“報——!”
帳外再度傳來急促的通稟聲,比先前更急。
一名探報親兵快步入帳,單膝跪地,語速飛快:
“啟稟張將軍!最新探報——慕容淵所率十萬大軍,并非全是其本部兵馬,其中約有半數,來自遼州反賊蔡遠!”
“遼州……蔡遠?”
這四個字一出,帳內瞬間嘩然。
所有人幾乎同時反應了過來。
難怪,慕容淵能在短時間內拉出如此規模的大軍。
原來是兩州反賊,正式合流!
他們剛剛還安慰自己,十萬人可能是虛張聲勢。
現在卻安慰不了了。
青州慕容淵,遼州蔡遠——北方兩大反賊勢力聯手,湊十幾萬兵絕對不難。
“沒想到,他們竟然真愿意聯手!”張威咬牙切齒地道。
帳中眾將神色一個比一個凝重。
寒州位于北方三州之間,一直是兵家必爭之地。
以往兩路反賊彼此提防,誰也不愿讓別人坐大。
可現在,他們竟然選擇暫時放下矛盾,合力圍剿寒州。
只有一個解釋。
他們想用最小的代價,吃掉寒州軍,甚至提前商量好了如何瓜分寒州。
好算盤!
好算盤!
有人咬牙道:“這仗要是輸了,寒州就徹底沒了。”
張威雙手按在沙盤邊緣,指節發白。
他沉默了許久,終于再度開口:
“為今之計,只有向朝廷尋求支援了……”
這句話說出口,連他自己都明顯頓了一下。
因為所有人都清楚,這一步,未必來得及。
永安城哪怕勒緊褲腰帶,也最多只能支撐一個月。
等消息送到朝廷,朝廷要調糧、點兵、再發兵北上……
一個月,真的能夠嗎?
但,還有人站了出來:
“將軍,我去。”
“末將愿意隨行。”
“俺也去。”
“總得有人試一試。”
四五個軍侯單膝跪地,一臉決然地道。
事已至此,他們也不能像以前一樣惜命了。
畢竟都火燒眉毛了,不去求援,所有人都是死路一條。
“好!你們幾個,屆時各率騎兵一百人,從多方向突圍,希望……至少有一支能夠成功!”
這時,張威身旁一個白須謀士嘆息道:“張將軍,我算了一下,即便突圍順利,朝廷派兵過來,八成也是來不及了。”
張威苦澀一笑:“我當然知道,只能試試了。”
白須謀士又道:“郭某覺得,真想求援,還是得找幽州刺史。幽州在寒州東南方向,地廣兵強、物資充足,主要是時間趕得上……”
“幽州?八成不會出兵。”
張威苦笑。
幽州,雖然同屬于大乾,但自從朝廷衰落,多地刺史擁兵自重,名義上依舊是大乾的官,實則獨攬一州軍政大權,朝廷想使喚都使喚不動。
如今的幽州,更像是一個合法的“割據勢力”。
幽州刺史肯定不想耗費自己的兵、糧,去幫寒州打仗。
白須謀士拱手,臉色認真:“郭某愿意去一趟幽州,憑三寸不爛之舌,與他說明唇亡齒寒之理。只要幽州肯動,寒州困局立解。”
這番話,說得極是懇切。
不少將士暗暗點頭。
確實,等朝廷來救,八成是來不及。
而幽州出兵的速度,遠勝中樞調度。
張威卻是搖頭,道:“不行,郭曜先生乃一介文人,應在帳中出謀劃策。讓你突圍,那不是送死嗎?真要派人,也不能派你!”
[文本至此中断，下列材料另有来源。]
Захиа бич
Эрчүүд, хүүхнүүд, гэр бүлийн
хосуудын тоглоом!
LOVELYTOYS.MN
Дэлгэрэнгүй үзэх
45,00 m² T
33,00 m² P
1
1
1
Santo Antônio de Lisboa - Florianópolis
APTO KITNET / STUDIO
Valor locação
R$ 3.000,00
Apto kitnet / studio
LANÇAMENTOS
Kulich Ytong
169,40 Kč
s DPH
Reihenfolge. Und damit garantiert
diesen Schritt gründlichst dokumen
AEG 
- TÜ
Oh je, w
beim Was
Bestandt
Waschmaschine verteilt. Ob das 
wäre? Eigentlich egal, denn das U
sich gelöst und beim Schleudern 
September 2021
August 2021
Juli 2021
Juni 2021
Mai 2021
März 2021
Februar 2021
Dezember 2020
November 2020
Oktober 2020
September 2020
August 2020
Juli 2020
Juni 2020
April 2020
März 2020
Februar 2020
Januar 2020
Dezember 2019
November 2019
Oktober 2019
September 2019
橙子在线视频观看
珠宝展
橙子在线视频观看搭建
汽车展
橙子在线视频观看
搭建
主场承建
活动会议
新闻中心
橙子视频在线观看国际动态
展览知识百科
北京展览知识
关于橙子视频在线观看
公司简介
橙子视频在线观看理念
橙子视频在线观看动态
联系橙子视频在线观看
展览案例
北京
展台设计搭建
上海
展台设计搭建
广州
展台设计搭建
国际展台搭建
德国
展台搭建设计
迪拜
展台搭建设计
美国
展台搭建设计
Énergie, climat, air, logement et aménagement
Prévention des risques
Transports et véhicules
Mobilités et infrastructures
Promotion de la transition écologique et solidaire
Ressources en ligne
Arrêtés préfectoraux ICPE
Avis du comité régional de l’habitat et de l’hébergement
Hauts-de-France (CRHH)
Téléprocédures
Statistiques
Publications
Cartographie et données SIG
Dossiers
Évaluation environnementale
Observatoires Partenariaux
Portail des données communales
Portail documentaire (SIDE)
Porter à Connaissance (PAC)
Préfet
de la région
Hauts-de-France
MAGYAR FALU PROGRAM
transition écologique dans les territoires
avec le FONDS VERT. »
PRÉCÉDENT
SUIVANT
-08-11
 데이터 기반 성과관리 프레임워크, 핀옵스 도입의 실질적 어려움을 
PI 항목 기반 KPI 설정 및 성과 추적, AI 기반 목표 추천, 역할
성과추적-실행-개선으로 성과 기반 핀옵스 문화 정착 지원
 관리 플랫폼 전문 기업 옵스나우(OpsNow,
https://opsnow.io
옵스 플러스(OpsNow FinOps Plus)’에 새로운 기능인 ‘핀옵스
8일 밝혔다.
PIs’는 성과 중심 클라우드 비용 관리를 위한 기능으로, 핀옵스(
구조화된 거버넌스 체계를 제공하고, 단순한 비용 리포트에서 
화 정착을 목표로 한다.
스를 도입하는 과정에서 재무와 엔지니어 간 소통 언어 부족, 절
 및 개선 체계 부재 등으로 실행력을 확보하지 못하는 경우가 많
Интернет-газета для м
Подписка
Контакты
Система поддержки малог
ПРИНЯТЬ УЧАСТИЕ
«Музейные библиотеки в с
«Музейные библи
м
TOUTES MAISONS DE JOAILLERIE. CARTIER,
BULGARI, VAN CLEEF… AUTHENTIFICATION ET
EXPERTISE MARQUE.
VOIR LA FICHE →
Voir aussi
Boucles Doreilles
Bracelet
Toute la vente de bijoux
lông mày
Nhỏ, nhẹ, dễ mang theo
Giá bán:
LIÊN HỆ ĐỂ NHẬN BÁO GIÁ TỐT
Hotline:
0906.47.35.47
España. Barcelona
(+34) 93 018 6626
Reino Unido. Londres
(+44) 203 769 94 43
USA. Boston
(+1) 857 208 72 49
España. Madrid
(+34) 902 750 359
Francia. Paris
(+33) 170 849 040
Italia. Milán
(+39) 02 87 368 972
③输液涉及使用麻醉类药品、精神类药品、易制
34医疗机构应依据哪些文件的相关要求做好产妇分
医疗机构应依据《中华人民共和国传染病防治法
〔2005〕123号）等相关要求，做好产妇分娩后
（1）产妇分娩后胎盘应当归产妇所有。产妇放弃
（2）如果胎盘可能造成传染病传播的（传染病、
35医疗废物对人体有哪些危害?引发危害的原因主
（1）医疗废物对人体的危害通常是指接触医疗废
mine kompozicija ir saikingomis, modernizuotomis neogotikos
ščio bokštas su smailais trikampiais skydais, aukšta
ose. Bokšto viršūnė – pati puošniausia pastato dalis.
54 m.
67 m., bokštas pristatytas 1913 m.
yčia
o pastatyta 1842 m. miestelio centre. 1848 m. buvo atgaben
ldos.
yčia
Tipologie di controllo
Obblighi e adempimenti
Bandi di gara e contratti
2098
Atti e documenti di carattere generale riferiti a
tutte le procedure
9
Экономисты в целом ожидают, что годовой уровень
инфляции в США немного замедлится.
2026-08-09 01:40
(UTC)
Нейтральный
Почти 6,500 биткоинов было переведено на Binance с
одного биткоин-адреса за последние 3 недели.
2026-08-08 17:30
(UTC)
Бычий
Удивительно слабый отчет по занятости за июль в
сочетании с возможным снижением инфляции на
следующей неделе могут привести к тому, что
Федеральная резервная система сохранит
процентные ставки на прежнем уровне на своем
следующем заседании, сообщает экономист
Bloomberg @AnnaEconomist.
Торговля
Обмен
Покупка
郭曜正色道:“多謝將軍關心,但事關寒州存亡,郭某豈能惜命?我和幽州刺史還算相熟,沒有人比我更合適了。”
張威遲疑。
郭曜又道:“若將軍不放心,可選一員猛將,帶領一支騎兵隊,護送我突圍。”
張威掙扎了一番,終于心一橫,道:“好!既然郭先生有信心說服幽州刺史,那就拜托了……至于護送你的人,郭先生可以自己任意挑選!”
郭曜微微頷首,目光掃向所有都尉、軍侯,最后精準地落在江辰身上:“江都尉,可否隨郭某出城?”